SYDNEY, Dec. 10 (Xinhua) -- Scientists revealed a mapping tool on Tuesday to help international agencies fight water scarcity by providing the most comprehensive map of rivers and catchments on the earth.
The project HydroATLAS was led by two academics, Dr. Simon Linke from Australia's Griffith University and Associate Professor Bernhard Lehner from McGill University in Canada.
As well as providing habitat and food for many of the earth's organisms, rivers play an integral part in the global water cycle, with iconic waterways such as the Nile or Yangtze rivers literally shaping the continents through which they travel.
However, studying rivers and diagnosing issues has become a difficult task due to their complex nature.
By collating and representing over 280 individual attributes into a single resource, HydroATLAS allows for better analysis of what drives the hydrology and ecology of rivers and their catchments.
The resource shows data for over 8 million river segments and 1 million catchments globally -- information such as runoff, groundwater table depth and wetland inundation, can easily be compared to climate and human impact factors.
Linke said that the HydroATLAS can be accessed by anyone, and will help understand where gaps in river protection are, or what characteristics of catchments are particularly threatened by human activity.
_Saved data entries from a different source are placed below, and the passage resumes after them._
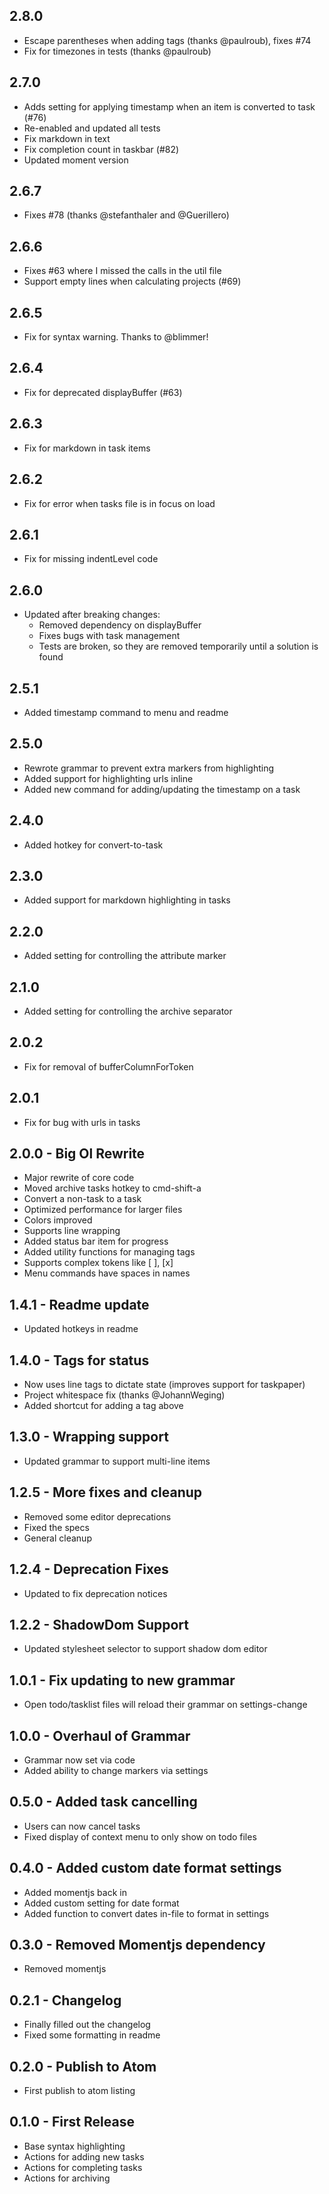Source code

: ## 2.8.0
* Escape parentheses when adding tags (thanks @paulroub), fixes #74
* Fix for timezones in tests (thanks @paulroub)

## 2.7.0
* Adds setting for applying timestamp when an item is converted to task (#76)
* Re-enabled and updated all tests
* Fix markdown in text
* Fix completion count in taskbar (#82)
* Updated moment version

## 2.6.7
* Fixes #78 (thanks @stefanthaler and @Guerillero)

## 2.6.6
* Fixes #63 where I missed the calls in the util file
* Support empty lines when calculating projects (#69)

## 2.6.5
* Fix for syntax warning. Thanks to @blimmer!

## 2.6.4
* Fix for deprecated displayBuffer (#63)

## 2.6.3
* Fix for markdown in task items

## 2.6.2
* Fix for error when tasks file is in focus on load

## 2.6.1
* Fix for missing indentLevel code

## 2.6.0
* Updated after breaking changes:
  * Removed dependency on displayBuffer
  * Fixes bugs with task management
  * Tests are broken, so they are removed temporarily until a solution is found

## 2.5.1
* Added timestamp command to menu and readme

## 2.5.0
* Rewrote grammar to prevent extra markers from highlighting
* Added support for highlighting urls inline
* Added new command for adding/updating the timestamp on a task

## 2.4.0
* Added hotkey for convert-to-task

## 2.3.0
* Added support for markdown highlighting in tasks

## 2.2.0
* Added setting for controlling the attribute marker

## 2.1.0
* Added setting for controlling the archive separator

## 2.0.2
* Fix for removal of bufferColumnForToken

## 2.0.1
* Fix for bug with urls in tasks

## 2.0.0 - Big Ol Rewrite
* Major rewrite of core code
* Moved archive tasks hotkey to cmd-shift-a
* Convert a non-task to a task
* Optimized performance for larger files
* Colors improved
* Supports line wrapping
* Added status bar item for progress
* Added utility functions for managing tags
* Supports complex tokens like [ ], [x]
* Menu commands have spaces in names

## 1.4.1 - Readme update
* Updated hotkeys in readme

## 1.4.0 - Tags for status
* Now uses line tags to dictate state (improves support for taskpaper)
* Project whitespace fix (thanks @JohannWeging)
* Added shortcut for adding a tag above

## 1.3.0 - Wrapping support
* Updated grammar to support multi-line items

## 1.2.5 - More fixes and cleanup
* Removed some editor deprecations
* Fixed the specs
* General cleanup

## 1.2.4 - Deprecation Fixes
* Updated to fix deprecation notices

## 1.2.2 - ShadowDom Support
* Updated stylesheet selector to support shadow dom editor

## 1.0.1 - Fix updating to new grammar
* Open todo/tasklist files will reload their grammar on settings-change

## 1.0.0 - Overhaul of Grammar
* Grammar now set via code
* Added ability to change markers via settings

## 0.5.0 - Added task cancelling
* Users can now cancel tasks
* Fixed display of context menu to only show on todo files

## 0.4.0 - Added custom date format settings
* Added momentjs back in
* Added custom setting for date format
* Added function to convert dates in-file to format in settings

## 0.3.0 - Removed Momentjs dependency
* Removed momentjs

## 0.2.1 - Changelog
* Finally filled out the changelog
* Fixed some formatting in readme

## 0.2.0 - Publish to Atom
* First publish to atom listing

## 0.1.0 - First Release
* Base syntax highlighting
* Actions for adding new tasks
* Actions for completing tasks
* Actions for archiving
He said they can now focus on deriving relationships between environmental drivers and fauna without spending excessive amounts of time on searching for data.
"The beauty of HydroATLAS is that the user does not need any special expertise in computer mapping, but can click on a river or area and the readily available information will be pulled from the database."
The researchers hope HydroATLAS prove especially useful for applications by intergovernmental bodies such as the United Nations Environment Program, the World Bank or the International Union for Conservation of Nature.